● Work to complete:
• a. Could you rewrite the passage of the cricket article from "For well-established players" to "next five years.", swapping "well-established" for "seasoned"?
• b. How would the article on England players and the Indian Premier League carry on after its last sentence? Write the next part.

● Passage provided:

=== Section Start ===

The public cricket spectator needs a 'Home' team image, when watching or viewing his favourite sport, not a hotch potch team of dead beat aged misfits thrown together by the lure of excessive pay. These mercenaries should be given the boot from their former employment and not reinstated when the whole sorry mess goes pear shape. However money being the order of things most important, will probably find these prodigals coming home for another feed of the fatted calf.
The big money for small cricket offered by the Indian Premier League has not enticed every international cricketer to sign up. As the eight IPL franchises enter the biggest player auction ever held in Mumbai today, England opener Alastair Cook is adamant that playing for his country means far more than a hefty bank balance.
"We get very well looked after as England players," Cook said in Napier. "When I was 10 years old I didn't dream about playing in an Indian Twenty20 league, I dreamed about playing for England, and I'm very happy with what I'm doing."
Your country needs you: England and Essex opener Alastair Cook
Like most players when the whiff of easy money is scented, England's elite know about the IPL and its illegitimate relation the Indian Cricket League. Yet, Cook reckons the subject has hardly been aired in the dressing-room, allaying fears of a Kerry Packer-style defection of the best players.
"It's not been an issue for England players," he said. "Nothing is bigger than wearing the Three Lions and playing for your country and I can't see anyone giving up playing for England to go and do that."
Saving yourself for the demands of Test and one-day international cricket would seem a sensible move for those at the start of their careers, which is why three Australians, Michael Clarke, Mitchell Johnston and Brad Haddin, the latter heir apparent to the soon-to-be-retired Adam Gilchrist, pulled out of the IPL yesterday.
For well-established players it is different and it is unthinkable that players like Kevin Pietersen and Andrew Flintoff have not been sounded out, if not for the impending IPL tournament that starts in April, then certainly for future ones held over the next five years.
At present, every Test-playing country bar England is represented among the 82 players listed on IPL's website. So far, there are 31 Indian players, 11 Aussies including legends like Shane Warne and Glenn McGrath, 11 South Africans, 10 Sri Lankans, eight from Pakistan, five from New Zealand, three West Indians, two Bangladeshis and a single player from Zimbabwe, Tatenda Taibu. Each is guaranteed around £80,000 just for signing on.

=== Section End ===

● Dataset section:

=== Section Start ===

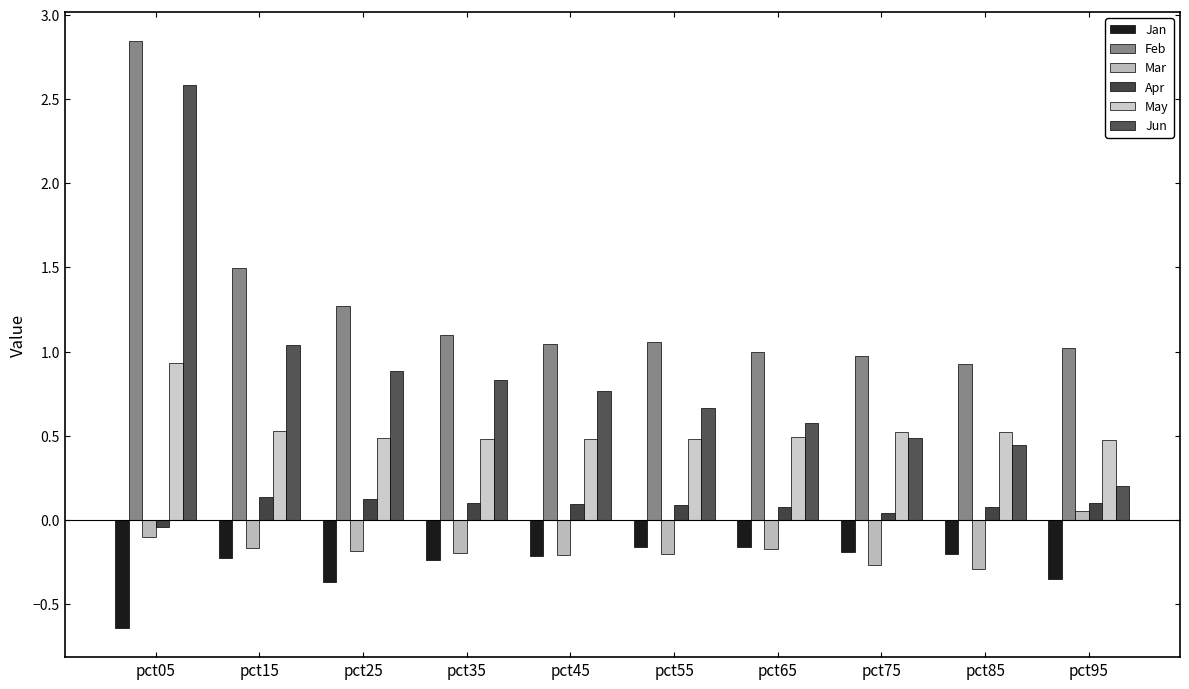

What is the total value across all series at pct75?

1.6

=== Section End ===

● Answers by task:
• a.
For seasoned players it is different and it is unthinkable that players like Kevin Pietersen and Andrew Flintoff have not been sounded out, if not for the impending IPL tournament that starts in April, then certainly for future ones held over the next five years.

• b.
That England is not represented even by recent international players suggests a deal done between the Board of Control for Cricket in India and the England and Wales Cricket Board. After all, the English season has been set in stone since the 19th century and IPL's decision to hold their tournament between April 16 and June 1, when the final is played, encroaches on that in a harmful way.
Unlike the ICL, which has seen its overseas players like Chris Read and New Zealand's Shane Bond essentially barred from returning to representative cricket, each country's board has given the IPL their blessing. In return, Lalit Modi, the BCCI's vice-president behind the competition, is adamant that players without a No Objection Certificate from their respective board will not be signed.
For the moment, England players on central contracts would appear to be controlled by the ECB, though for how long once lawyers start filing restraint of trade orders is any one's guess. What seems obvious is that it will become a growing concern unless a window for IPL, convenient to all, opens up in the schedule.
Modi's take on the competition many feel will rent cricket apart, is that it will revolutionise the game, but in a way that benefits all interested parties.
Other interpretations exist: one being that it is an elaborate ruse to get international cricketers to stop complaining about playing too much cricket by proving money's revivifying effect on tired minds and limbs. Another is that it is TV's latest attempt to have a cricket match on screen every hour of every day.
Such saturation coverage can cause viewer overload, something that appears to have happened in Australia where for the first time in 29 years Channel Nine did not broadcast a match it had the rights for.
For IPL and their television paymasters the warning is stark: you can have too much of a good thing.
Last night there were only a dozen people among approx 300 viewing the Aus/Sri Lanka cricket in my local club .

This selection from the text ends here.